● **Trecho do texto**:
◇ ◇ ◇ ◇ ◇ ◇ ◇
No meu primeiro emprego, em que eu atuava como repositor de mercado, não podia usar o celular de jeito nenhum. Para driblar isso, andava com ele na cueca e ficava pegando o elevador que levava ao estoque.

 

Eu ia toda hora para conseguir olhar as redes sociais. Só que não contava que lá tinha uma câmera. Nem tinha passado ainda pelo período de experiência e fui demitido. Hoje, vejo que são situações muito extremas que talvez eu não percebesse na época.

 

Comecei a perceber que tinha algo de errado na minha relação com as redes sociais no enterro da minha avó. Eu era muito próximo dela, estava em luto, mas passava o todo tempo no Twitter. Estava vendo coisas totalmente aleatórias.

 

Minha irmã percebeu que eu não saía do celular e me chamou atenção para que eu pudesse me despedir da minha avó direito. Nesse momento, veio um insight tão forte, que depois comecei a pesquisar a como procurar ajuda.
◇ ◇ ◇ ◇ ◇ ◇ ◇
● **Exercício 1**:
No relato sobre o uso das redes sociais, qual era a função exercida no primeiro emprego?
● **Exercício 2**:
Transcreva o trecho do relato sobre redes sociais que começa em "Comecei a perceber" e termina em "coisas totalmente aleatórias.".

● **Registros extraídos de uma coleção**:
◇ ◇ ◇ ◇ ◇ ◇ ◇
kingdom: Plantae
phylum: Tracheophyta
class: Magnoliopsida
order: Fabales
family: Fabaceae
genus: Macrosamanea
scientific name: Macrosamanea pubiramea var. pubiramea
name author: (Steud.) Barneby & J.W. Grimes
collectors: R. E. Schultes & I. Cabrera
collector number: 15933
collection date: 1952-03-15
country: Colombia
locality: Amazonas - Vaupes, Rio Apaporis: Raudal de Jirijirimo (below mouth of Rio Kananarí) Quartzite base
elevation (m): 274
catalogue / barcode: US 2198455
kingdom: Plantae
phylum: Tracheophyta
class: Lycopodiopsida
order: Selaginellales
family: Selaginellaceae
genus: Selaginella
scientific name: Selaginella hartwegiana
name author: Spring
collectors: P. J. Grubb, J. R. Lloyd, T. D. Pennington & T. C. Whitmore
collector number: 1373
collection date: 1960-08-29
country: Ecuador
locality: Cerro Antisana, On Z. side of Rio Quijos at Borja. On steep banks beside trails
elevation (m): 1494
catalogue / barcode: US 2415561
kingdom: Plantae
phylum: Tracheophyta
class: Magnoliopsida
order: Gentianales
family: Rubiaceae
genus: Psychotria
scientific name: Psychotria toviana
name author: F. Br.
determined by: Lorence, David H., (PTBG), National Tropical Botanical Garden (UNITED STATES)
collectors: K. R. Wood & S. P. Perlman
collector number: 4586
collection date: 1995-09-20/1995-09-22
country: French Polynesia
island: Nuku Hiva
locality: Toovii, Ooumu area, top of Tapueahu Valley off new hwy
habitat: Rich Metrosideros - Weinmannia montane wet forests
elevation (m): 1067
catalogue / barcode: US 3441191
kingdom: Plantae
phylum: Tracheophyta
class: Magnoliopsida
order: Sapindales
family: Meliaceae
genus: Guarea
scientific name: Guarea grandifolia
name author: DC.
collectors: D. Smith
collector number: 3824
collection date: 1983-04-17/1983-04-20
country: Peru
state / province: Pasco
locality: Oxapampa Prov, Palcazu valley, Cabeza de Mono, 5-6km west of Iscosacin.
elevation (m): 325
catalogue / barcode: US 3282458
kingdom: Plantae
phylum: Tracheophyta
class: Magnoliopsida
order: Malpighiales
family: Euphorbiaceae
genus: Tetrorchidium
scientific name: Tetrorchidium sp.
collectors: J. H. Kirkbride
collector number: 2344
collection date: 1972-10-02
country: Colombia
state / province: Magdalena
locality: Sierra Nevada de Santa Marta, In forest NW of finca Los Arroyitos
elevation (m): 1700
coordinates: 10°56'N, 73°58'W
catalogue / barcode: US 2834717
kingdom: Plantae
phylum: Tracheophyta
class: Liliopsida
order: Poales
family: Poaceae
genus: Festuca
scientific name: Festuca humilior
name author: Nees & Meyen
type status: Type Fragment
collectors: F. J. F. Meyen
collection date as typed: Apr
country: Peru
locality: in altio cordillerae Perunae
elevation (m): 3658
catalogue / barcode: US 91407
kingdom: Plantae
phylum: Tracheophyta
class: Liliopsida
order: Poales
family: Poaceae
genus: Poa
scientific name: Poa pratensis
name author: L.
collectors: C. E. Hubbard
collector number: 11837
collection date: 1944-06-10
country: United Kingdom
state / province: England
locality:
◇ ◇ ◇ ◇ ◇ ◇ ◇
● **Resposta 1**:
Repositor de mercado.

● **Resposta 2**:
Comecei a perceber que tinha algo de errado na minha relação com as redes sociais no enterro da minha avó. Eu era muito próximo dela, estava em luto, mas passava o todo tempo no Twitter. Estava vendo coisas totalmente aleatórias.